• _Directive 1_: In the passage below on trader behavior and stock price moves, what is named as a popular model of financial market dynamics?
• _Directive 2_: Please extend the passage below on trader behavior and stock price moves, picking up right after its final sentence.

Self-organized trader behavior causing large-scale stock price moves

Financial markets are also driven by collective behaviors of traders. Each trader makes decisions after absorbing information—not only the information about external factors—economic picture, political change, world events, etc.—but also the information about the state of the market, which is the sum of all traders' decisions. Any information of predictive values quickly feeds back to the system, affects trading, and is ultimately reflected to the price (EMH23). If the market is truly efficient, such instant information feedback strips the price dynamics of any trends, allowing only random fluctuations; random walk is a popular model of financial market dynamics. If stock markets do follow pure random walks, then prediction is essentially not possible. However, there have been counter arguments and efforts to compromise the EMH with behavioral economics24. Some of these investigations25 observe that there are transient temporal correlations during financial bubbles or crashes, whereas others26,27 investigate increasing cross-correlation within share movements. More recent work20,22,28,29 employs physics based models of self-organized emergent trader behavior to explain extreme market moves.

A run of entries
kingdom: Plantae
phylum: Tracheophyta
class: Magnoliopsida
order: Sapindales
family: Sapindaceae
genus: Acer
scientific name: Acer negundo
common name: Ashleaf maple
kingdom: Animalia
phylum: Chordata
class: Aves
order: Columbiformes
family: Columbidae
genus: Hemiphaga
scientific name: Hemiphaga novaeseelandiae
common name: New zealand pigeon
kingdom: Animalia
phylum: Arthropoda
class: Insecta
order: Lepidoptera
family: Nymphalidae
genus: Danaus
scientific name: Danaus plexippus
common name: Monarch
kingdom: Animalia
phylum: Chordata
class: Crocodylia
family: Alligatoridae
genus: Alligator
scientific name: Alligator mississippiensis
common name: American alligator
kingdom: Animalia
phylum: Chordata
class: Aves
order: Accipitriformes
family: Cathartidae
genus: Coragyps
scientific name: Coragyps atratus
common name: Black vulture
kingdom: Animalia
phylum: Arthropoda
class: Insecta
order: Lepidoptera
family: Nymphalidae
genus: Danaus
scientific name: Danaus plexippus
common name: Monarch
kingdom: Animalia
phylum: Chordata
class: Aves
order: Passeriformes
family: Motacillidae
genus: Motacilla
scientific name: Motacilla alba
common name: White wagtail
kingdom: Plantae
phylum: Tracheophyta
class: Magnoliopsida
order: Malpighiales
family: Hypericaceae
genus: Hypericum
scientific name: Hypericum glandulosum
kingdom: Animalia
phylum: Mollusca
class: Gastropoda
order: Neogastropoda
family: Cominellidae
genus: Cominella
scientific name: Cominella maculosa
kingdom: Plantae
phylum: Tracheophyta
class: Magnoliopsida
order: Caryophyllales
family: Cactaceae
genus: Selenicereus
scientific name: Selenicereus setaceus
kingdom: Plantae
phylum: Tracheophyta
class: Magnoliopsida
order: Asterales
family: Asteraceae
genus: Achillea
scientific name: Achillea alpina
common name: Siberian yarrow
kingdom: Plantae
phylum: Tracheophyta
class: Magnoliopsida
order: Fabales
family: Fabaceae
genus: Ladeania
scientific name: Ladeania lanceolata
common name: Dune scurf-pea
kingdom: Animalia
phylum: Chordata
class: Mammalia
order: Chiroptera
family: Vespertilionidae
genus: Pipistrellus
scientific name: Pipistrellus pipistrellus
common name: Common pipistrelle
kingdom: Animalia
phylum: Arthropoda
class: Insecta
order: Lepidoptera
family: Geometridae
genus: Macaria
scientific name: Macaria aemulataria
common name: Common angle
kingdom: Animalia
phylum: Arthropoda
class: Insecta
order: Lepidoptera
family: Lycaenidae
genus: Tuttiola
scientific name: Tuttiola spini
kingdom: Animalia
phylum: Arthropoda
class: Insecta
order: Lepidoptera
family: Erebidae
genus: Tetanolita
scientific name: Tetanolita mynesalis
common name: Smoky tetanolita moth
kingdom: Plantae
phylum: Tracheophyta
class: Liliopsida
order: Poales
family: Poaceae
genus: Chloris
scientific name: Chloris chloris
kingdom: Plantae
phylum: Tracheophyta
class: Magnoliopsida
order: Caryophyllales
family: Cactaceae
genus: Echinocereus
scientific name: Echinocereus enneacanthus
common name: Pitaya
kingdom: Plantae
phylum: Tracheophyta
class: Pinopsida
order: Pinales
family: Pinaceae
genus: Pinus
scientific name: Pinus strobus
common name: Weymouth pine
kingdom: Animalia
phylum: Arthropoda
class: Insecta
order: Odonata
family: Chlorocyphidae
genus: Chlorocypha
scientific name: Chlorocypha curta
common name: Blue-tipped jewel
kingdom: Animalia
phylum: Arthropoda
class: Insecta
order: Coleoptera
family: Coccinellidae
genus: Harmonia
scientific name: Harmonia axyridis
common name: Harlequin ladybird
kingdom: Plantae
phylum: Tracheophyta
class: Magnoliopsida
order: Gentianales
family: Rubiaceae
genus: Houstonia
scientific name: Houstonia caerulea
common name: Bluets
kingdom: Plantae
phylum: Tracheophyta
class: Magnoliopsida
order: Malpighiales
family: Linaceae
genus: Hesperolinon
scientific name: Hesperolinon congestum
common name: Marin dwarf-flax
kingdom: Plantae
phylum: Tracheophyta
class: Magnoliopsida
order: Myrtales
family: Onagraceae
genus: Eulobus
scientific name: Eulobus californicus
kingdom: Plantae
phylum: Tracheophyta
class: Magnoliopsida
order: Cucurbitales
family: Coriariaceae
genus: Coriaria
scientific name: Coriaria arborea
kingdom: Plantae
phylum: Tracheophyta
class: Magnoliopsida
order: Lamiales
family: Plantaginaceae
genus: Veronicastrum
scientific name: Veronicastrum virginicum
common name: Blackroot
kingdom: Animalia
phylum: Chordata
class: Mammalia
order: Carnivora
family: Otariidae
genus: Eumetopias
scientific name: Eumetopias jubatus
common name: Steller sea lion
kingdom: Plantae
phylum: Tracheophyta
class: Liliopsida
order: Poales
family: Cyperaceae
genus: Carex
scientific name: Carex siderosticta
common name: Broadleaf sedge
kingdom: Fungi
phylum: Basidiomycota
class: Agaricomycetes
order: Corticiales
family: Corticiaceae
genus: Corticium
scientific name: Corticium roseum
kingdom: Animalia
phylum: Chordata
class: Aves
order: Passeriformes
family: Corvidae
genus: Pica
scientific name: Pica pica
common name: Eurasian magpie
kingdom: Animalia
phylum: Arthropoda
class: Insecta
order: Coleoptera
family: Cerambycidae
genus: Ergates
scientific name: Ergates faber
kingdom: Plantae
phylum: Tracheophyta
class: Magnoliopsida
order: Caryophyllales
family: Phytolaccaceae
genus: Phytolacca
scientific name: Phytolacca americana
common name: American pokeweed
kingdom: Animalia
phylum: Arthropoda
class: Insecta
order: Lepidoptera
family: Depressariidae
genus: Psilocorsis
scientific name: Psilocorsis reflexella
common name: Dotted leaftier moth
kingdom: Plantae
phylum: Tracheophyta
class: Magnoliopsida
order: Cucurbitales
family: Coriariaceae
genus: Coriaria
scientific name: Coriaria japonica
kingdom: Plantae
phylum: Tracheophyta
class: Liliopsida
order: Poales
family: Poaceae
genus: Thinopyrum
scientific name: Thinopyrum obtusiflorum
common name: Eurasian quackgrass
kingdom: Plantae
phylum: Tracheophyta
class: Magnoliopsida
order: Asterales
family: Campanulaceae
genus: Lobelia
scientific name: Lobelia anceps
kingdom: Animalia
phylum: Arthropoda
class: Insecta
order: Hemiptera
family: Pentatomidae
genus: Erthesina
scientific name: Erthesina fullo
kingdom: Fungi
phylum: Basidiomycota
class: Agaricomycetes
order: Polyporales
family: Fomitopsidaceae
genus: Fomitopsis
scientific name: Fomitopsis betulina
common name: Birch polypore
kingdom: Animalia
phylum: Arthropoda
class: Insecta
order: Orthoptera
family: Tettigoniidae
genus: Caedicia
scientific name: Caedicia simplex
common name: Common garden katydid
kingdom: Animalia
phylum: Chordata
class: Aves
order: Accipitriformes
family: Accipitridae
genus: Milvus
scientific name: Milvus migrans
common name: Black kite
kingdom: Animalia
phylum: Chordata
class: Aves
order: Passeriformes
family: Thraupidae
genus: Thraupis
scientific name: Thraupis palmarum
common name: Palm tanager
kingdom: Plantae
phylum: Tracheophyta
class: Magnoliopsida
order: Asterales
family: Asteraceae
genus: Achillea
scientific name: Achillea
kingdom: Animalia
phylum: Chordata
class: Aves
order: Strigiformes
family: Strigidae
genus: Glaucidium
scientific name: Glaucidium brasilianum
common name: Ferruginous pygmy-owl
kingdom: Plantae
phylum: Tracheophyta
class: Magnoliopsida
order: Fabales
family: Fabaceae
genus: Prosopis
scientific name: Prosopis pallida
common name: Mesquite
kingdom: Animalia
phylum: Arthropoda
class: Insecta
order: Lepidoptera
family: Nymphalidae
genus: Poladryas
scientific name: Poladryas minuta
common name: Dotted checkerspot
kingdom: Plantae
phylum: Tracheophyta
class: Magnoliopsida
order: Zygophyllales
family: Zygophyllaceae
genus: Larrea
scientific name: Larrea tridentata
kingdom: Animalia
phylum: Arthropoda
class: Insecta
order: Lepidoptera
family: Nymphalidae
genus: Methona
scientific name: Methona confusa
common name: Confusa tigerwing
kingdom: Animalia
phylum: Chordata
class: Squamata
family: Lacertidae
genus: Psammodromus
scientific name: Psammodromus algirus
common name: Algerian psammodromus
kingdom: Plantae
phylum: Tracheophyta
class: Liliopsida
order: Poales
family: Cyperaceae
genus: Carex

• _Reply 1_: Random walk.

• _Reply 2_:
This type of non-stationary dynamic models could compromise the random behavior (due to the efficiency) and ordered behavior of market dynamics. Our analysis also supports the same conclusion that the market shows increased correlation among share prices before and during extreme market events. Our dynamic model provides computational tools to capture such emergent market behaviors. While increased market synchronization is commonly observed before and during market crashes26,27, our work firmly establishes the first covariance eigenvalue μ1 of share prices as a mathematically grounded measure of market instability. Another study30 found empirical evidence that co-movements of share prices over long-term periods (over a month) precede market crashes. For the empirical evaluations shown below, a combination of two μ1′s from both short-term and long-term market correlations. The [Supplementary Information 4] provides details of the evaluation methodology.

Figure 6 summarizes the result where the share price correlation of DJIA (Dow Jones Industrial Average) measured by μ1 is used as an indicator of significant ‘market events’, defined as rare, large-scale daily changes of DJIA. The daily returns of the closing prices of each share (such as IBM, GE, etc. that belongs to DJIA) are the input time series to the computation. Figure 6 (a) compares the timeline of Dow Jones market events (daily change over 4%, marked with blue spikes) from 1990 to 2014 and the computed μ1 (red plot). Most of the large spikes during the 27-year period occurred while the μ1 is high.

Figure 6: The leading covariance eigenvalue as an indicator of instability of stock market.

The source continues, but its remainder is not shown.